Markets seem to have had a major relief after the resolution of the Greek debt issue. For now, S&P 500 and Nasdaq are both in record territory. Emerging market stocks and REITs, however, are still in negative trends. Bonds are in general in some pressure, they have year to date negative return so far. 

For more detailed asset trend scores, please refer to 360° Market Overview.

We would like to remind our readers that markets are more precarious now than other times in the last 5 years. It is a good time and imperative to adjust to a risk level you are comfortable with right now.  However, recognizing our deficiency to predict the markets, we will stay on course. 

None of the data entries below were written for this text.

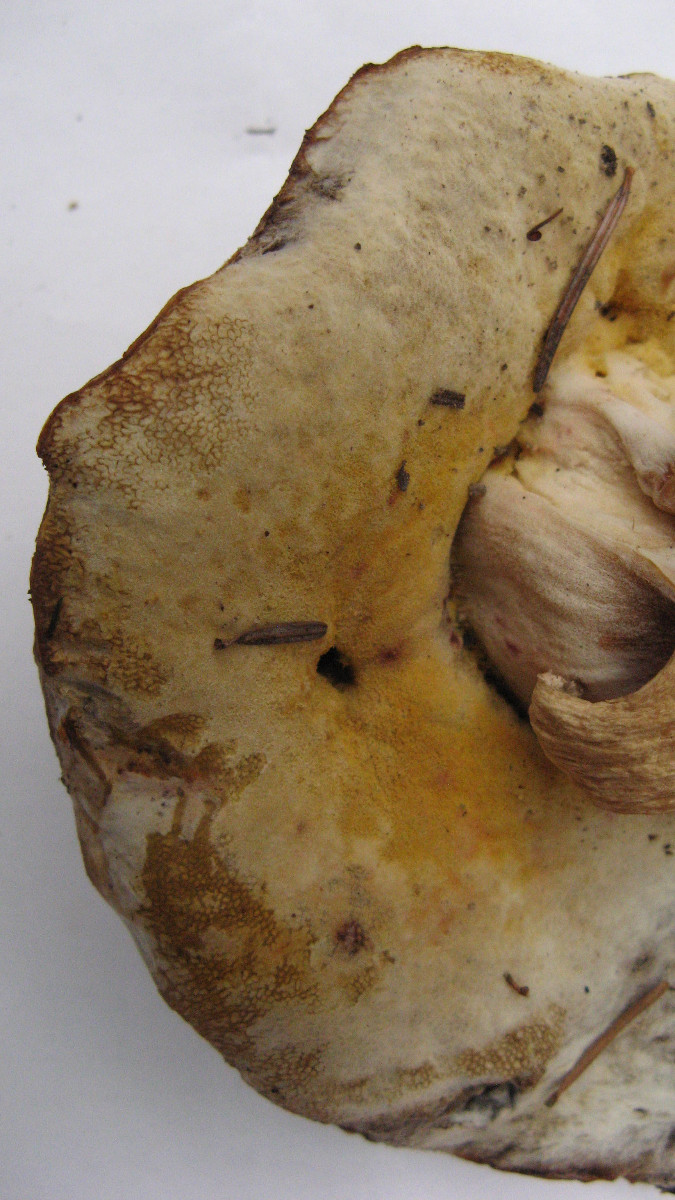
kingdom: Fungi
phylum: Ascomycota
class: Sordariomycetes
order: Hypocreales
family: Hypocreaceae
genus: Hypomyces
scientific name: Hypomyces chrysospermus
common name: gulskimmel-snylteskorpe
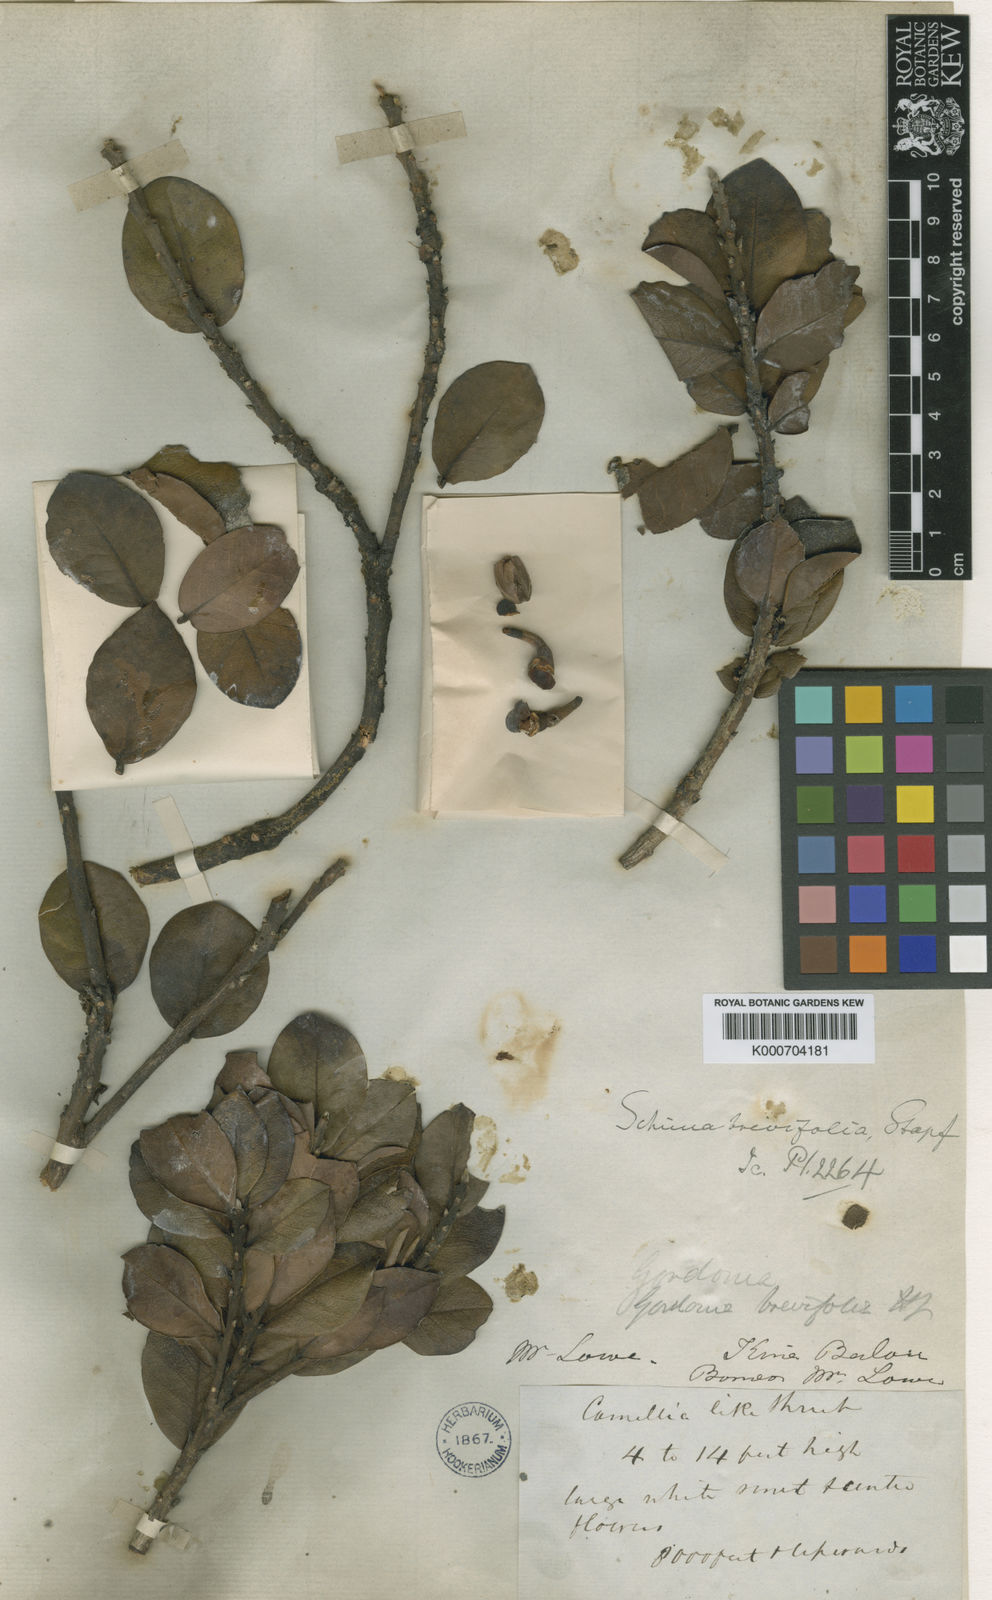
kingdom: Plantae
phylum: Tracheophyta
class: Magnoliopsida
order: Ericales
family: Theaceae
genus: Schima
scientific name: Schima brevifolia
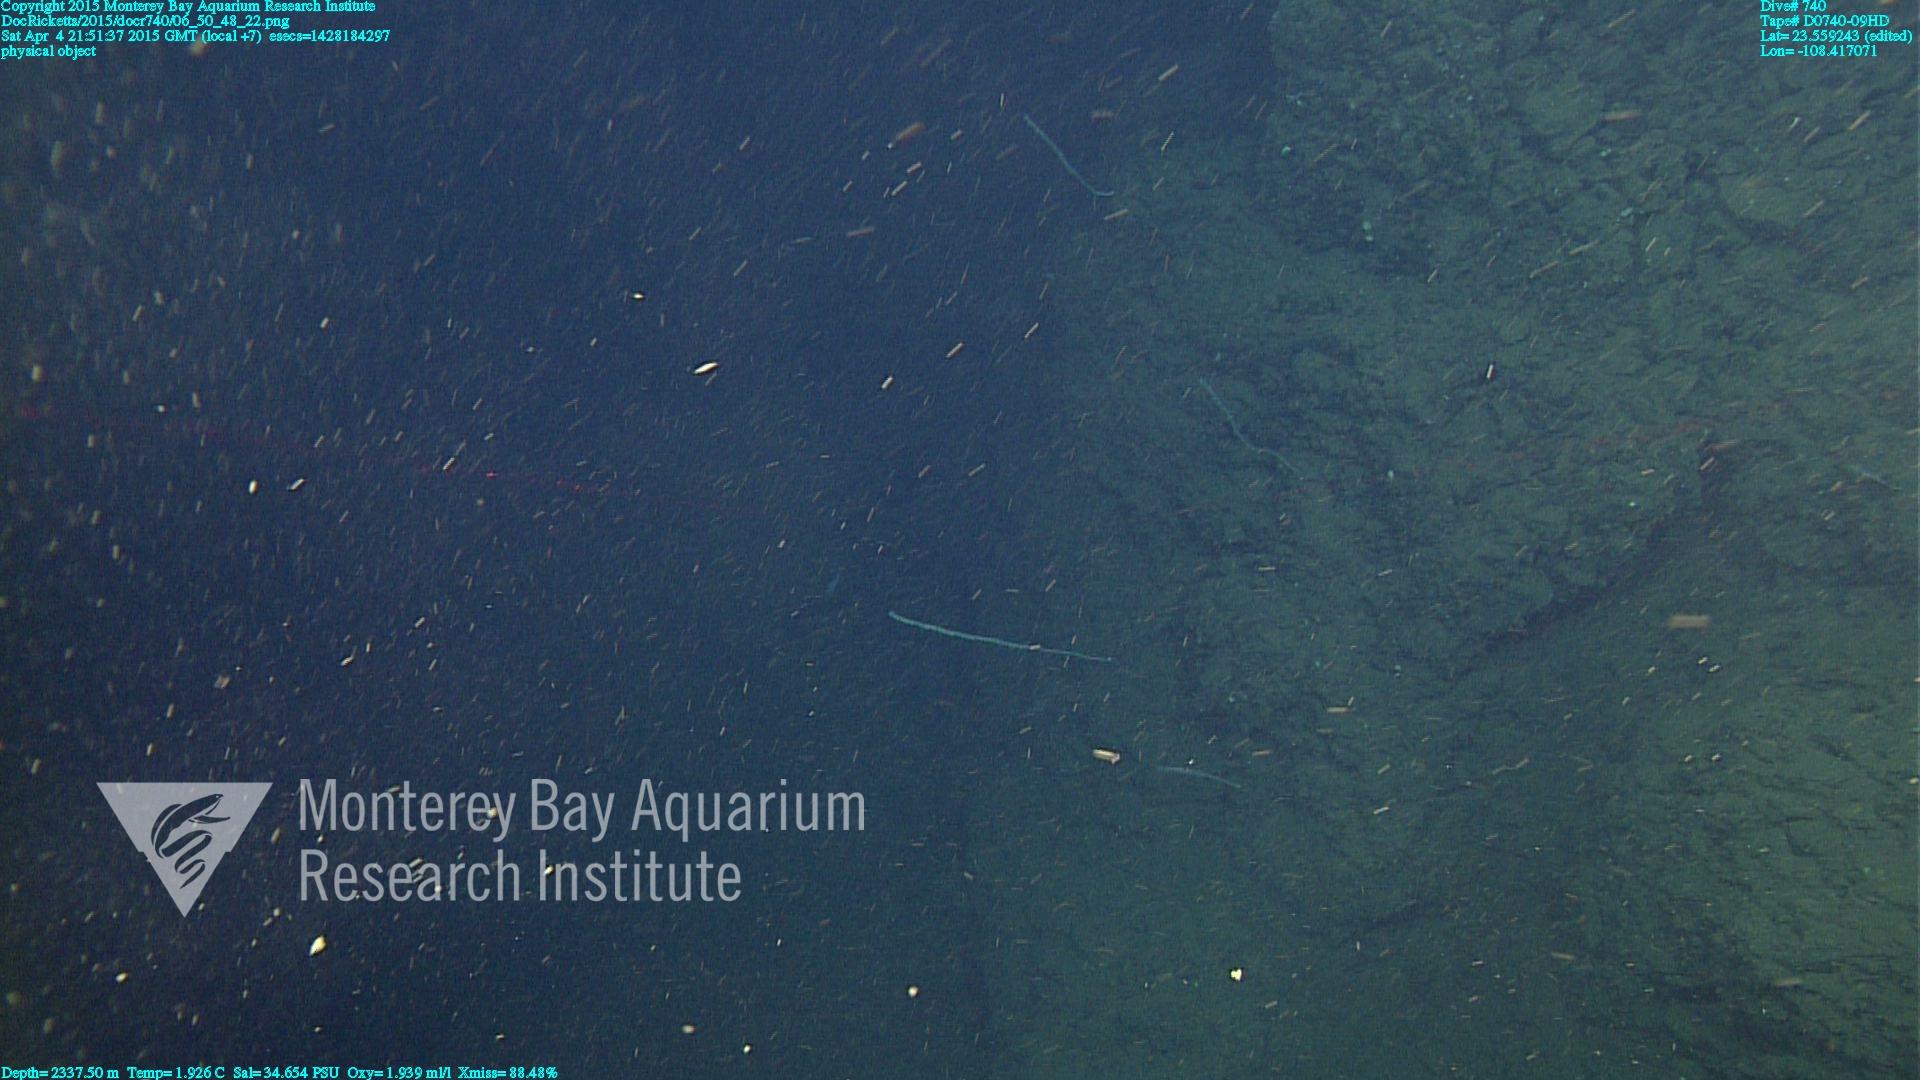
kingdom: Animalia
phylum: Cnidaria
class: Anthozoa
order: Scleralcyonacea
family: Keratoisididae
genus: Lepidisis
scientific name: Lepidisis
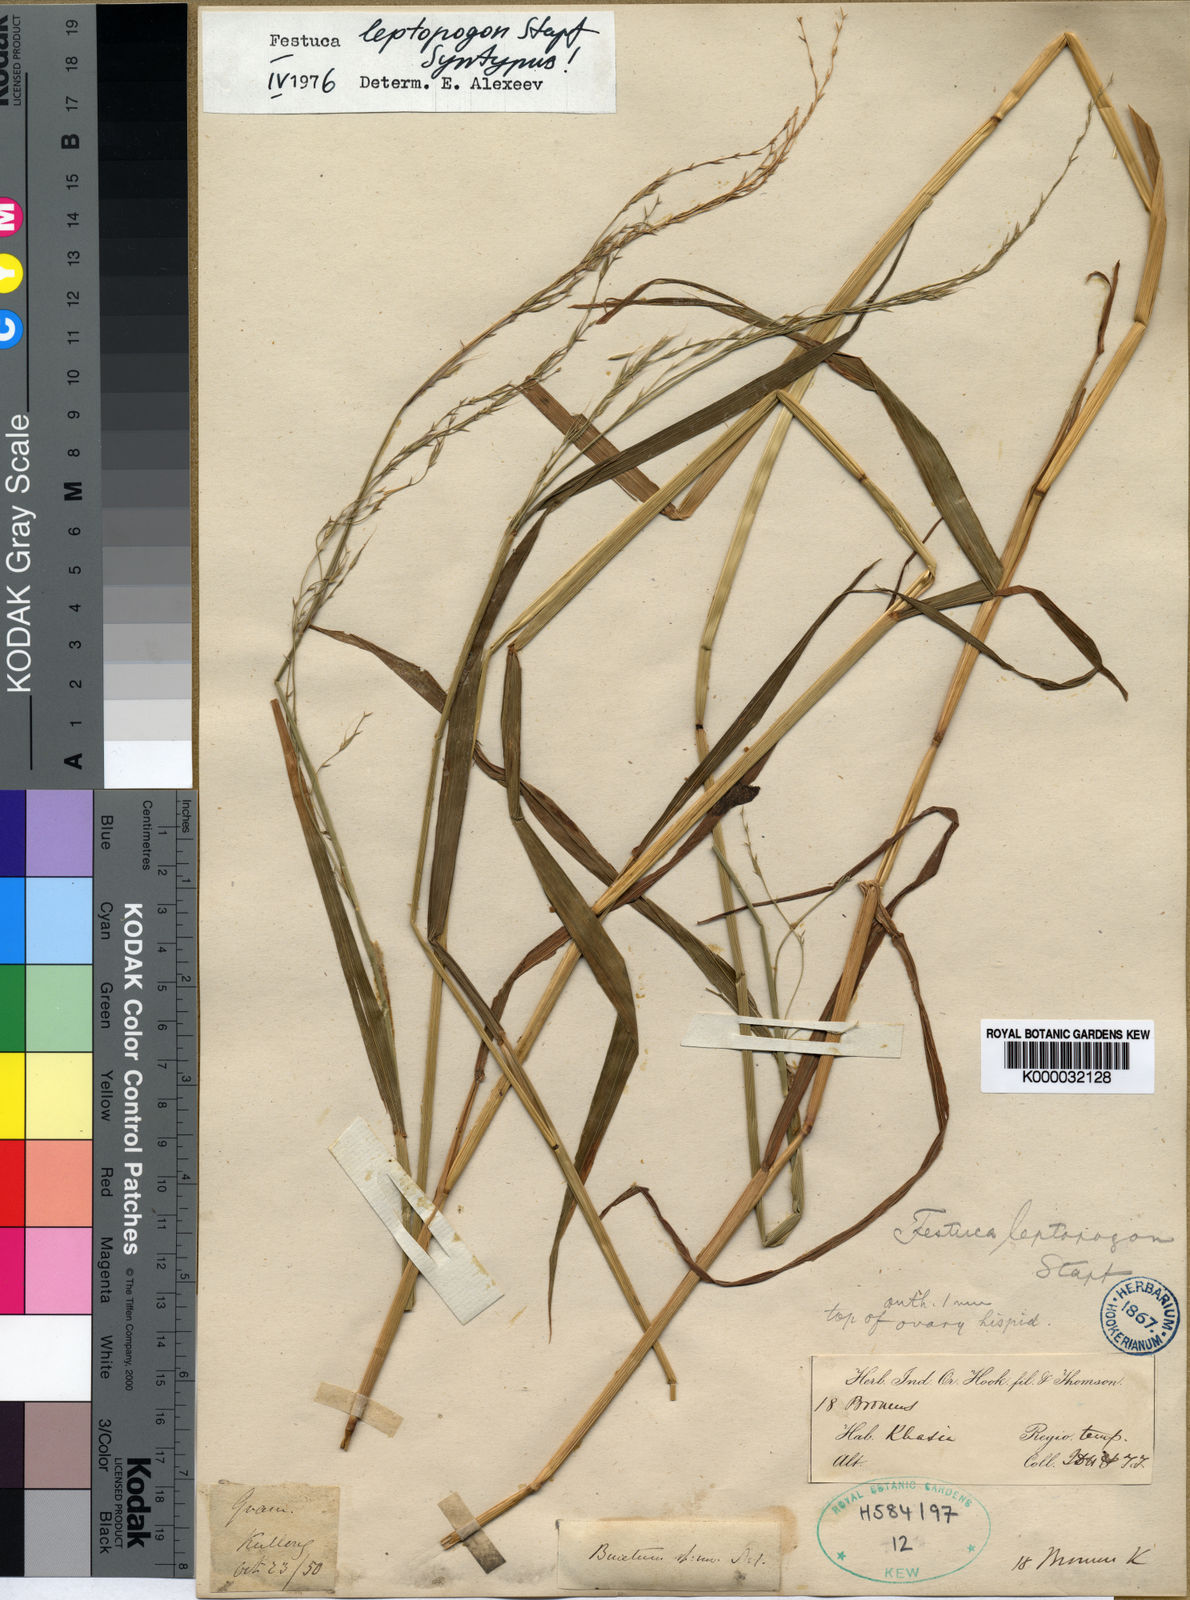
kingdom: Plantae
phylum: Tracheophyta
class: Liliopsida
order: Poales
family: Poaceae
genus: Festuca
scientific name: Festuca leptopogon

We again copy our position statements (from previous newsletters): 

Our position has not changed: We still maintain our cautious attitude to the recent stock market strength. Again, we have not seen any meaningful or substantial structural change in the U.S., European and emerging market economies. However, we will let markets sort this out and will try to take advantage over its irrational behavior if it is possible. 

We again would like to stress for any new investor and new money, the best way to step into this kind of markets is through dollar cost average (DCA), i.e. invest and/or follow a model portfolio in several phases (such as 2 or 3 months) instead of the whole sum at one shot.